* _What to work on_: Reproduce all records exactly.

(Dataset entries)
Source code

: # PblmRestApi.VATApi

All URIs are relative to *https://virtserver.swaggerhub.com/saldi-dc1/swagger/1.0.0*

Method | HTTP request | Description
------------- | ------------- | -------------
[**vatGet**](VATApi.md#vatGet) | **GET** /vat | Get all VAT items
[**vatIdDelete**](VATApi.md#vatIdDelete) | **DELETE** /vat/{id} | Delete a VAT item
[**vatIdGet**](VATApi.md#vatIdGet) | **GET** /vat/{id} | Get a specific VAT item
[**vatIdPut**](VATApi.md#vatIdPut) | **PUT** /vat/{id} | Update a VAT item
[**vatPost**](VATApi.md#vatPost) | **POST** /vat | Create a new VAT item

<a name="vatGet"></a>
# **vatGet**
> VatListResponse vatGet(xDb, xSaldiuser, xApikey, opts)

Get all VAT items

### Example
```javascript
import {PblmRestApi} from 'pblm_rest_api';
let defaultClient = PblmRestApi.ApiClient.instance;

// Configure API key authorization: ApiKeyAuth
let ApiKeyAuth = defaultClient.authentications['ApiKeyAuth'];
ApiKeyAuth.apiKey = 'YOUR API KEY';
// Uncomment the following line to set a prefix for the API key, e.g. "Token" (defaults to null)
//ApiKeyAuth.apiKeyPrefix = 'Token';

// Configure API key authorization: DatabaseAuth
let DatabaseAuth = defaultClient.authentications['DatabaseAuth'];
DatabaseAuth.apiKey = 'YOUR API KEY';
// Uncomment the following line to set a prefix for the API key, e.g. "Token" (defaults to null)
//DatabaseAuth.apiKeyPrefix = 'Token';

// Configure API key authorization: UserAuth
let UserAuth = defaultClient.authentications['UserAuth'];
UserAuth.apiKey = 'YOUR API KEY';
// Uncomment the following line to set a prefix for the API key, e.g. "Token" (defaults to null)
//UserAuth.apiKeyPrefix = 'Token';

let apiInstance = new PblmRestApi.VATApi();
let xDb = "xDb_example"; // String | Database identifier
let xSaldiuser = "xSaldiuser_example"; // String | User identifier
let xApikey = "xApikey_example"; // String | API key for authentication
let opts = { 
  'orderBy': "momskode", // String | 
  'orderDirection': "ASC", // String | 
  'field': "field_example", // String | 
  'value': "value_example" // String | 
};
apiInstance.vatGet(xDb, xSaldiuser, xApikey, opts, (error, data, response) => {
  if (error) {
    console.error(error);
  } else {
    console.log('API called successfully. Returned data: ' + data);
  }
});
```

* _Exercise result_:
Source code

: # PblmRestApi.VATApi

All URIs are relative to *https://virtserver.swaggerhub.com/saldi-dc1/swagger/1.0.0*

Method | HTTP request | Description
------------- | ------------- | -------------
[**vatGet**](VATApi.md#vatGet) | **GET** /vat | Get all VAT items
[**vatIdDelete**](VATApi.md#vatIdDelete) | **DELETE** /vat/{id} | Delete a VAT item
[**vatIdGet**](VATApi.md#vatIdGet) | **GET** /vat/{id} | Get a specific VAT item
[**vatIdPut**](VATApi.md#vatIdPut) | **PUT** /vat/{id} | Update a VAT item
[**vatPost**](VATApi.md#vatPost) | **POST** /vat | Create a new VAT item

<a name="vatGet"></a>
# **vatGet**
> VatListResponse vatGet(xDb, xSaldiuser, xApikey, opts)

Get all VAT items

### Example
```javascript
import {PblmRestApi} from 'pblm_rest_api';
let defaultClient = PblmRestApi.ApiClient.instance;

// Configure API key authorization: ApiKeyAuth
let ApiKeyAuth = defaultClient.authentications['ApiKeyAuth'];
ApiKeyAuth.apiKey = 'YOUR API KEY';
// Uncomment the following line to set a prefix for the API key, e.g. "Token" (defaults to null)
//ApiKeyAuth.apiKeyPrefix = 'Token';

// Configure API key authorization: DatabaseAuth
let DatabaseAuth = defaultClient.authentications['DatabaseAuth'];
DatabaseAuth.apiKey = 'YOUR API KEY';
// Uncomment the following line to set a prefix for the API key, e.g. "Token" (defaults to null)
//DatabaseAuth.apiKeyPrefix = 'Token';

// Configure API key authorization: UserAuth
let UserAuth = defaultClient.authentications['UserAuth'];
UserAuth.apiKey = 'YOUR API KEY';
// Uncomment the following line to set a prefix for the API key, e.g. "Token" (defaults to null)
//UserAuth.apiKeyPrefix = 'Token';

let apiInstance = new PblmRestApi.VATApi();
let xDb = "xDb_example"; // String | Database identifier
let xSaldiuser = "xSaldiuser_example"; // String | User identifier
let xApikey = "xApikey_example"; // String | API key for authentication
let opts = { 
  'orderBy': "momskode", // String | 
  'orderDirection': "ASC", // String | 
  'field': "field_example", // String | 
  'value': "value_example" // String | 
};
apiInstance.vatGet(xDb, xSaldiuser, xApikey, opts, (error, data, response) => {
  if (error) {
    console.error(error);
  } else {
    console.log('API called successfully. Returned data: ' + data);
  }
});
```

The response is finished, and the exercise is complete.